### WRITTEN REQUEST
Copy out the passage about Blender and comparable 3D software word for word, in full.

There are dozens of add-ons just like these that will make Blender even more full-featured than it began. Or, if you know Python, you can write your own custom Blender features.
Blender is a full-featured 3D creation suite that you can customize with plugins, but you may want to compare competing tools. Tools similar to Blender include:
• Maya: You may have heard about this 3D software before. 3D artists use it for animation, modeling, visual effects, and rendering. It is part of AutoDesk and costs a monthly fee.
• Cinema 4D: Professionals in the film industry are the target audience for this software. Its focus is on high-end imagery and film production. It also is not free.
• SketchUp: You can get SketchUp in a free or paid version. It is great for CAD drawings, engineering projects, and interior design. The free version is basic and beginner-friendly.
There are quite a few options for 3D software that aren’t listed here. Many are more specialized than Blender and focus on specific tasks, but it is hard to beat Blender when it comes to a free, general-purpose 3D creation suite.
If you are just getting into 3D, you really can’t beat Blender. It is free. It lets you try just about everything you can do in 3D, including modeling, rigging, animation, simulation, rendering, video editing, 3D printing, motion tracking, and more. But Blender is not just for beginners. It is a powerful software that comes with many features, but there’s also room to extend them with scripting and add-ons.
Blender will keep evolving with new updates, new third-party add-ons, and ongoing support from big names in the technology industry. Because it can do everything from 2D animation to 3D game development to video editing and is free, it is worth learning and adding to your toolbox no matter what type of 3D you do.

### PROVIDED MATERIAL
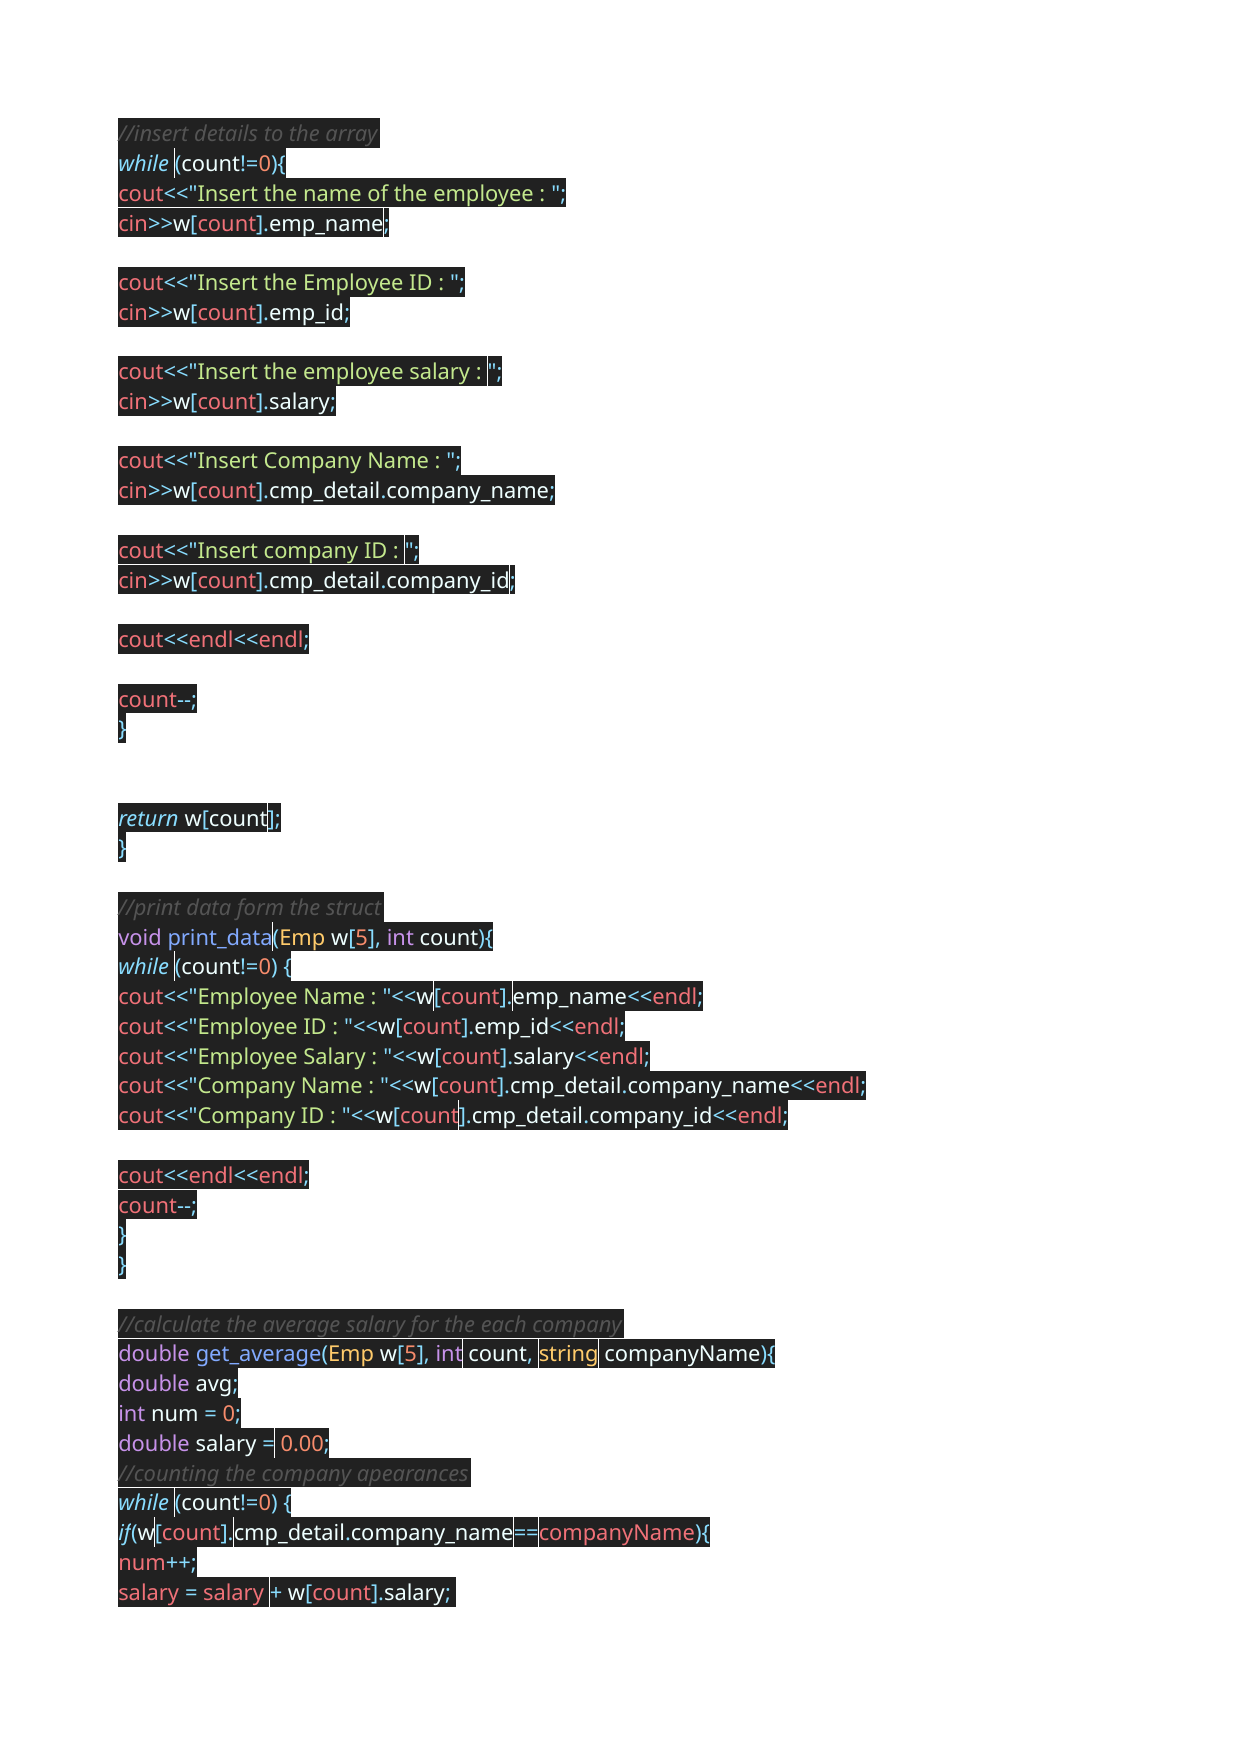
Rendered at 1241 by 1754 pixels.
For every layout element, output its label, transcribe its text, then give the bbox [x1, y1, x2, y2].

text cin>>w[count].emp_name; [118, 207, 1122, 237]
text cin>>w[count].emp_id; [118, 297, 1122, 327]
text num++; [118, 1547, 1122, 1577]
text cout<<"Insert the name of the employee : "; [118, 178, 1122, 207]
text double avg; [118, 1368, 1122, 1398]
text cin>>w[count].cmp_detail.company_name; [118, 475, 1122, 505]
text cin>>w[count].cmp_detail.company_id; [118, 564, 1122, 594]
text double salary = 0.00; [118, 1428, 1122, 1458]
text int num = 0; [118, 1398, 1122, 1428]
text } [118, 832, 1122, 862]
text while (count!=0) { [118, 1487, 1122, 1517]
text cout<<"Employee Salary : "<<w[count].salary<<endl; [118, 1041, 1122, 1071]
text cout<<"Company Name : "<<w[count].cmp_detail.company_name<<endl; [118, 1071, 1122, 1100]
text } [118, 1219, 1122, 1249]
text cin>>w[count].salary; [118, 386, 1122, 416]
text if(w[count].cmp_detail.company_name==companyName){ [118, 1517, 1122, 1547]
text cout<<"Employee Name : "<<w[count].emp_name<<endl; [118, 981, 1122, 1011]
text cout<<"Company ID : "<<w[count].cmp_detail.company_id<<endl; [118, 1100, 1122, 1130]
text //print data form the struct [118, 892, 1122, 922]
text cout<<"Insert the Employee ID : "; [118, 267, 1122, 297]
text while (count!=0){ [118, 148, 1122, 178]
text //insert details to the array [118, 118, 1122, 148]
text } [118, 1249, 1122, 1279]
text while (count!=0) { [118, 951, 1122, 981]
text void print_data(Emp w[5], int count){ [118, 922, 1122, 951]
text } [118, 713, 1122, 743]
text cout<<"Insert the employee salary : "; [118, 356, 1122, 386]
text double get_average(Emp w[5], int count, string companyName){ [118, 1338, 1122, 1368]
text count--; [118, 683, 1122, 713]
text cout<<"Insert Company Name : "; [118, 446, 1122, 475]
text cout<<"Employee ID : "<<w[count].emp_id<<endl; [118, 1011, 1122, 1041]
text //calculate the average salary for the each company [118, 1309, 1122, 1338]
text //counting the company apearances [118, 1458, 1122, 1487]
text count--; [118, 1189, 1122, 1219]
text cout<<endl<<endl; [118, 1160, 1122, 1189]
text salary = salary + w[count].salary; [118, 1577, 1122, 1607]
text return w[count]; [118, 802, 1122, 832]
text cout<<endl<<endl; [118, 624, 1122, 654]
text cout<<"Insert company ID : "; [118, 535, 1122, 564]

### RESULT OF THIS EXERCISE
There are dozens of add-ons just like these that will make Blender even more full-featured than it began. Or, if you know Python, you can write your own custom Blender features.
Blender is a full-featured 3D creation suite that you can customize with plugins, but you may want to compare competing tools. Tools similar to Blender include:
• Maya: You may have heard about this 3D software before. 3D artists use it for animation, modeling, visual effects, and rendering. It is part of AutoDesk and costs a monthly fee.
• Cinema 4D: Professionals in the film industry are the target audience for this software. Its focus is on high-end imagery and film production. It also is not free.
• SketchUp: You can get SketchUp in a free or paid version. It is great for CAD drawings, engineering projects, and interior design. The free version is basic and beginner-friendly.
There are quite a few options for 3D software that aren’t listed here. Many are more specialized than Blender and focus on specific tasks, but it is hard to beat Blender when it comes to a free, general-purpose 3D creation suite.
If you are just getting into 3D, you really can’t beat Blender. It is free. It lets you try just about everything you can do in 3D, including modeling, rigging, animation, simulation, rendering, video editing, 3D printing, motion tracking, and more. But Blender is not just for beginners. It is a powerful software that comes with many features, but there’s also room to extend them with scripting and add-ons.
Blender will keep evolving with new updates, new third-party add-ons, and ongoing support from big names in the technology industry. Because it can do everything from 2D animation to 3D game development to video editing and is free, it is worth learning and adding to your toolbox no matter what type of 3D you do.